NOW, THEREFORE, in consideration of the mutual promises of the parties hereto,
and of good and valuable consideration, the receipt and sufficiency of which are
hereby acknowledged, the parties hereto agree as follows:
 
ARTICLE 1.
 

 
SHARE EXCHANGE
 
Subject to the terms and conditions of this Agreement, and in reliance upon the
representations, warranties, covenants and agreements contained herein, Oxis
International and the Stockholder hereby agree to correct the Series G Preferred
equity investment of the Stockholder in Oxis International as follows:
 
1.1.           Exchange and Cancellation of Series G Preferred.  Oxis
International and the Stockholder hereby agree to exchange all of the currently
issued and outstanding shares of Series G Preferred for new shares of Series H
Preferred.  In order to effect the exchange of shares of Series G Preferred for
Series H Preferred, concurrently with the execution of this Agreement, the
Stockholder is delivering to Oxis International the stock certificate evidencing
the 25,000 issued and outstanding shares of Series G Preferred owned by the
Stockholder.  The foregoing Series G Preferred stock certificate has been duly
endorsed by the Stockholder for transfer to, and cancellation by Oxis
International in a manner satisfactory to Oxis International.  Oxis
International hereby acknowledges receipt of such stock certificate and agrees
to cancel all of the shares of Series G Preferred represented by the stock
certificate.

Saved data entries:
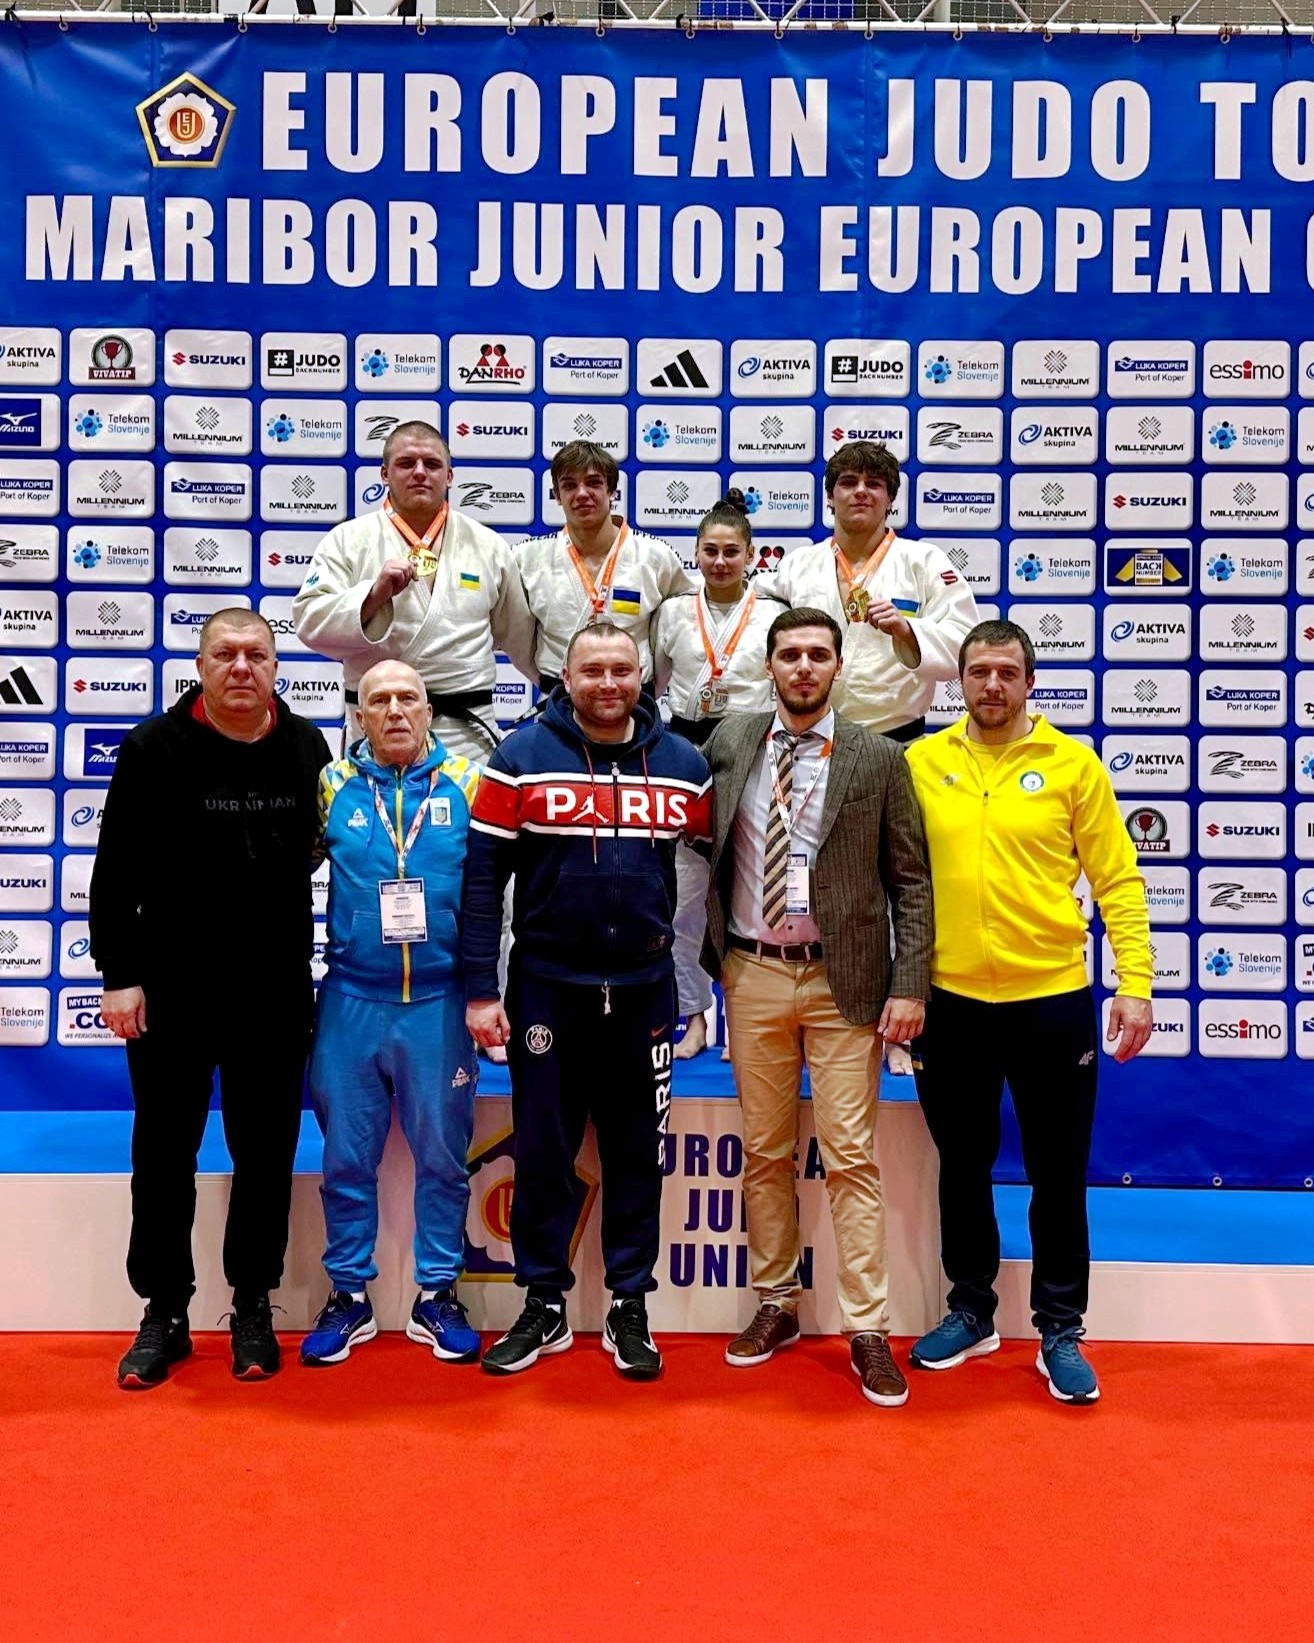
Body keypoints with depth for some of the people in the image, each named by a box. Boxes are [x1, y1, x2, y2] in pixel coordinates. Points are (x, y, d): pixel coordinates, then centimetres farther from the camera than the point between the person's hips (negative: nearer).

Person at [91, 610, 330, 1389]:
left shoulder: (307, 748, 0)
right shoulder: (155, 747, -5)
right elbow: (117, 873, -5)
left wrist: (306, 963, 5)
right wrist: (119, 976, -9)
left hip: (275, 994, 2)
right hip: (172, 990, -1)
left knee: (266, 1153, 10)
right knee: (165, 1154, 9)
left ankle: (253, 1309, 25)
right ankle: (165, 1313, 23)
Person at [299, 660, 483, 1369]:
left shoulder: (467, 784, 1)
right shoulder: (333, 785, 4)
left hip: (439, 1002, -1)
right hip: (351, 1001, 1)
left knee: (443, 1155, 8)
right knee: (346, 1155, 8)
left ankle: (437, 1295, 22)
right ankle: (348, 1294, 23)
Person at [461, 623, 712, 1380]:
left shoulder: (684, 764, 2)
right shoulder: (521, 758, -5)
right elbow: (482, 877, -7)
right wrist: (481, 991, -11)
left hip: (644, 991, 2)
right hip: (545, 989, -1)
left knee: (638, 1153, 11)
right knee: (543, 1152, 9)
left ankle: (630, 1308, 25)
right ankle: (544, 1304, 25)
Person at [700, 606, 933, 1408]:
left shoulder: (879, 759, -1)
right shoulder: (728, 743, 5)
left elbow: (911, 882, -1)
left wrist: (909, 985, -8)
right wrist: (712, 957, 4)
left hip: (843, 981, -2)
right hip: (753, 975, 3)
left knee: (851, 1156, 0)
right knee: (766, 1152, 11)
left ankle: (868, 1329, 9)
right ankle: (777, 1304, 25)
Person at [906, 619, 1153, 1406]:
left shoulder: (1073, 763, -2)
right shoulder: (922, 763, 1)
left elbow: (1117, 881, -1)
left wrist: (1136, 984, -8)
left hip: (1053, 999, -1)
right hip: (950, 1001, 2)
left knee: (1059, 1173, 9)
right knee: (963, 1166, 15)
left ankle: (1061, 1331, 26)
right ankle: (971, 1312, 33)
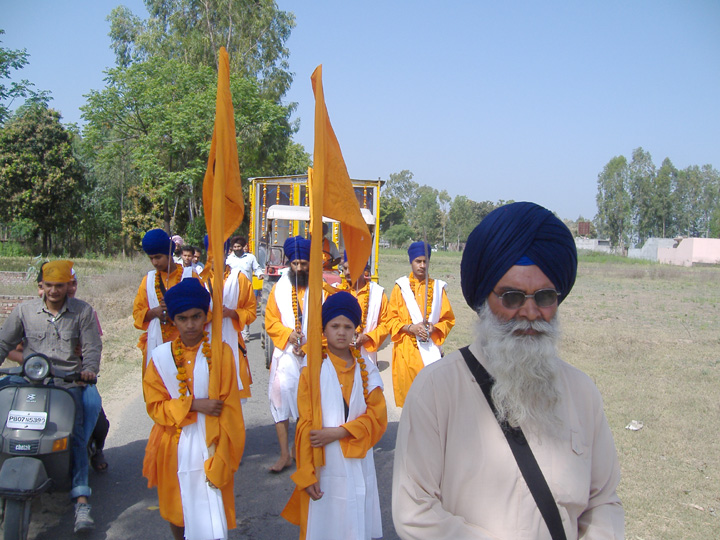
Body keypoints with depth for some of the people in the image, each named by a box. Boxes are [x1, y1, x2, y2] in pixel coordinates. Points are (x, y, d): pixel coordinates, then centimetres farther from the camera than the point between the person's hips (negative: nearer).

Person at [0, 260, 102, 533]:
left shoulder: (83, 311, 8)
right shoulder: (25, 310, 11)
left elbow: (92, 346, 6)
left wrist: (89, 370, -13)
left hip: (69, 382, -2)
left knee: (75, 434, -18)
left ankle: (81, 500, -21)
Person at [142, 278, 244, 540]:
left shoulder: (221, 352, -8)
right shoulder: (162, 356, -3)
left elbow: (228, 408, -7)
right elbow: (155, 405, -2)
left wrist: (221, 458, -10)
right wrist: (193, 405, -17)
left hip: (209, 447, -2)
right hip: (175, 449, 2)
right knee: (177, 513, 18)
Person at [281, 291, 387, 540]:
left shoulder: (367, 370, 3)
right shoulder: (312, 372, -4)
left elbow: (378, 417, -2)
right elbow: (305, 427, -5)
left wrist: (339, 432, -15)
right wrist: (307, 475, -9)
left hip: (359, 466, 2)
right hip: (324, 469, -2)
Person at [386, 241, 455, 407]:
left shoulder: (438, 287, 8)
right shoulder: (401, 287, 4)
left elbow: (448, 320, 9)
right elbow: (391, 320, 3)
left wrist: (434, 328, -11)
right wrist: (410, 328, -13)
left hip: (431, 349, 1)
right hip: (407, 350, -1)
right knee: (408, 394, -1)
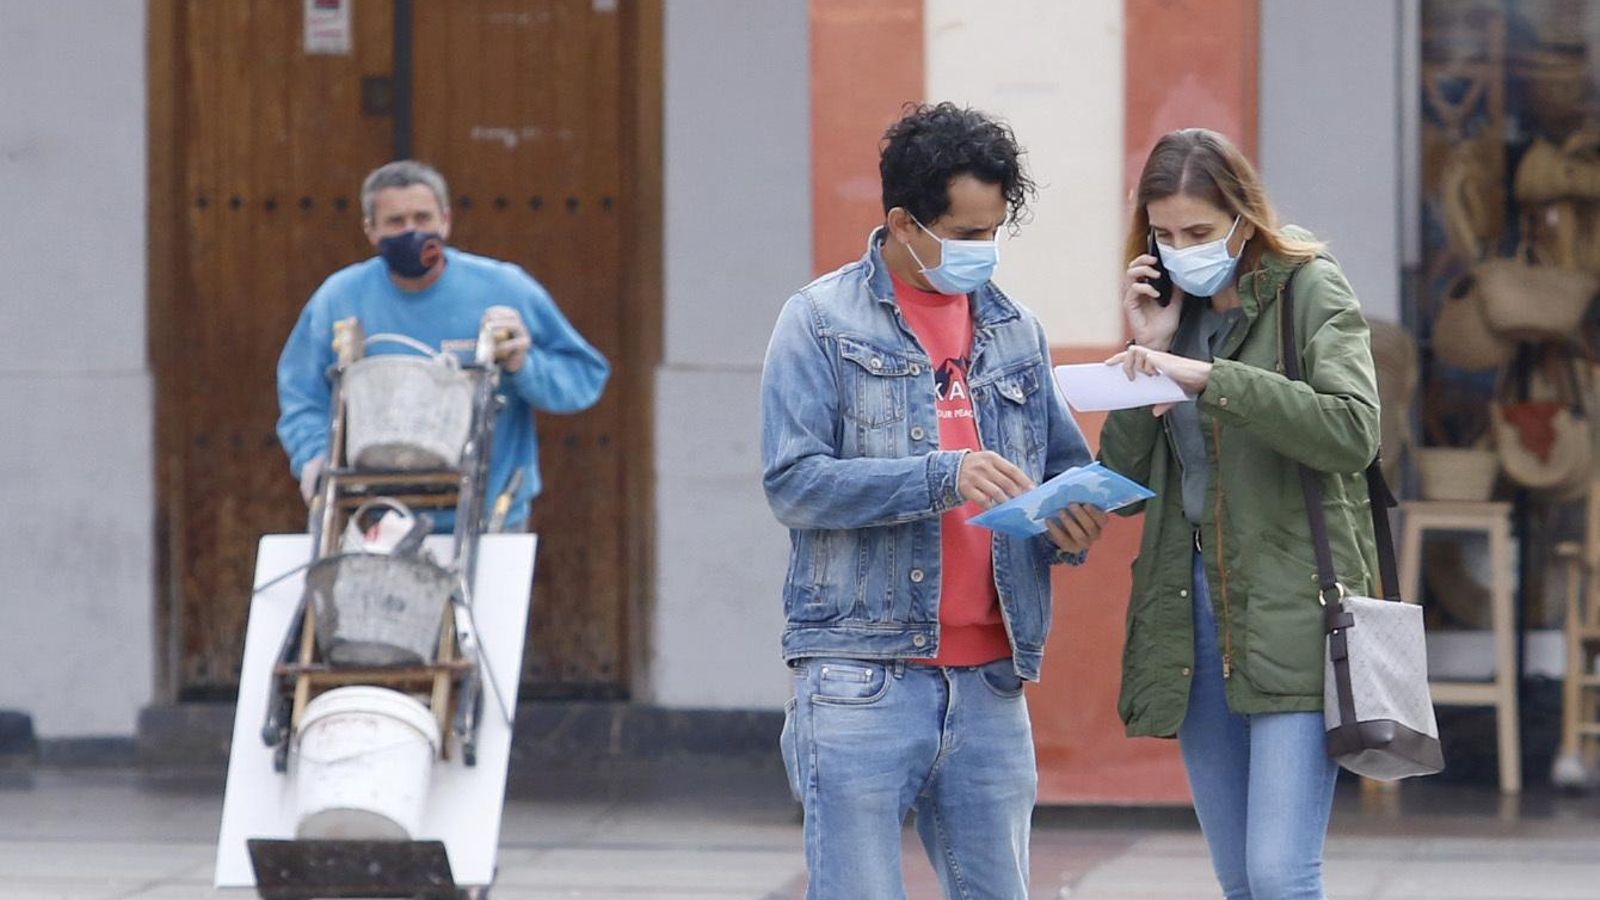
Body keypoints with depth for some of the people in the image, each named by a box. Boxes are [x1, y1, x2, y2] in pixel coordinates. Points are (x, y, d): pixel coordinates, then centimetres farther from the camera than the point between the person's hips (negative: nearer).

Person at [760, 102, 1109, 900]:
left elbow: (1066, 462, 23)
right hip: (862, 677, -5)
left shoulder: (1015, 330, 15)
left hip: (989, 679, 5)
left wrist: (1070, 515, -1)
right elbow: (793, 482, -10)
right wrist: (941, 478, -21)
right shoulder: (823, 320, 0)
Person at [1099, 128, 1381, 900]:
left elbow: (1353, 431, -18)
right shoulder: (1171, 309, 14)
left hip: (1293, 613, -6)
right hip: (1191, 618, 6)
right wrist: (1148, 355, -2)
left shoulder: (1310, 290, -2)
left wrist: (1206, 377, -24)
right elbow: (1123, 484, 10)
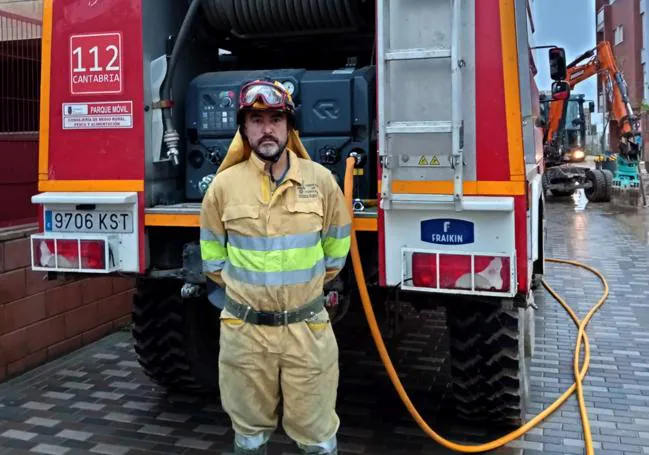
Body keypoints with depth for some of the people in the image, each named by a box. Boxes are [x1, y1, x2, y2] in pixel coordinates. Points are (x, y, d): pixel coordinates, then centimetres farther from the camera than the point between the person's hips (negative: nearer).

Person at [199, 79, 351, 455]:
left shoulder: (321, 179, -3)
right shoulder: (224, 184, -3)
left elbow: (337, 242, 10)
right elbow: (212, 249, 11)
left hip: (308, 328, 0)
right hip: (245, 330, 1)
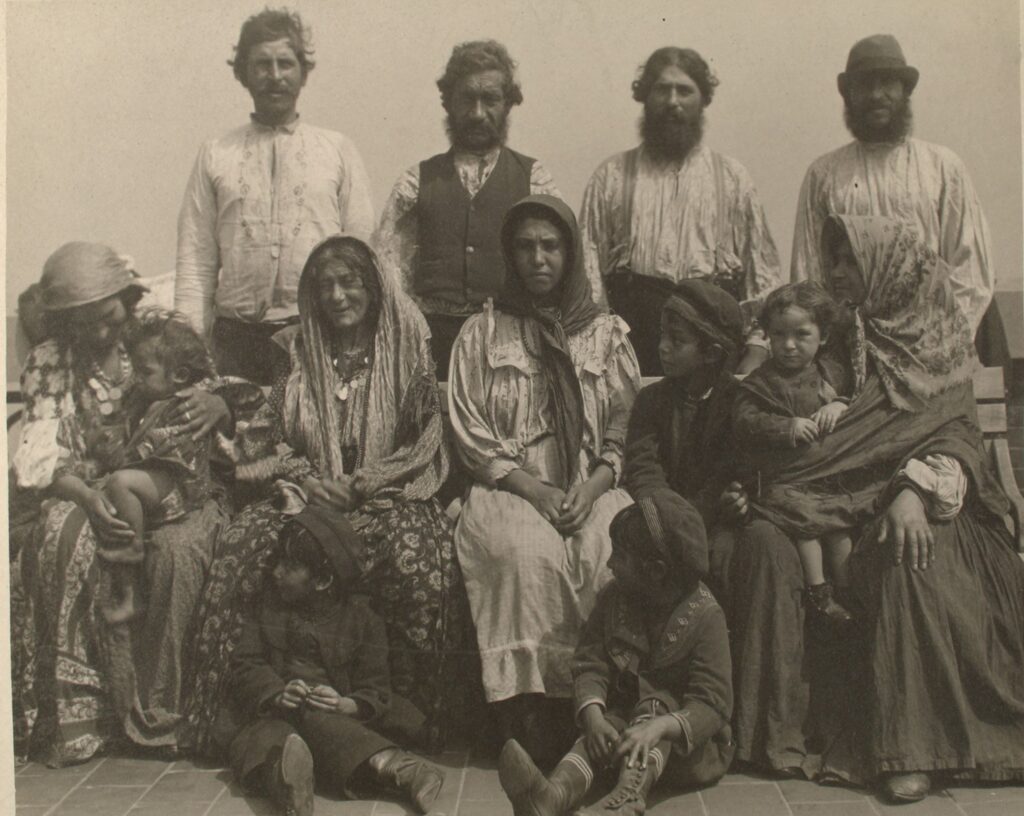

ACTIVITY LIST ▸
(1) Answer these from the share exchange agreement text:
(a) What heading is given to Article 1?
(b) For what new shares are the Series G Preferred shares to be exchanged?
(c) How many issued and outstanding Series G Preferred shares does the certificate cover?
(2) Please carry on the share exchange agreement text, picking up right after its last sentence.

ANSWERS FOR THE TASKS ▸
(1)
(a) Share Exchange
(b) Series H Preferred
(c) 25,000

(2)
 
1.2.           Issuance of Series H Preferred.  Concurrently with the execution
of this Agreement, and in exchange for the shares of Series G Preferred
delivered by the Stockholder to Oxis International for cancellation, Oxis
International is delivering to the Stockholder a new stock certificate
representing 25,000 shares of its new Series H Preferred.  The new shares of
Series H Preferred have a $1.00 per share stated value, a per share conversion
price equal the lesser of (A) $0.01 and (B) 60% of the average of the 3 lowest
trading prices occurring at any time during the 20 trading days preceding
conversion, and the other rights, preferences and privileges contained in the
“Certificate of Designations--Series H Convertible Preferred Stock,” a certified
copy of which is attached hereto as Exhibit A.
 
1.3.           Oxis International Form 8-K.  Attached hereto as Exhibit B is the
form of a Current Report on Form 8-K that Oxis International hereby agrees to
file with the SEC no later than the fourth business day following the date of
execution of this Agreement and the exchange of securities being effected
concurrently with such execution.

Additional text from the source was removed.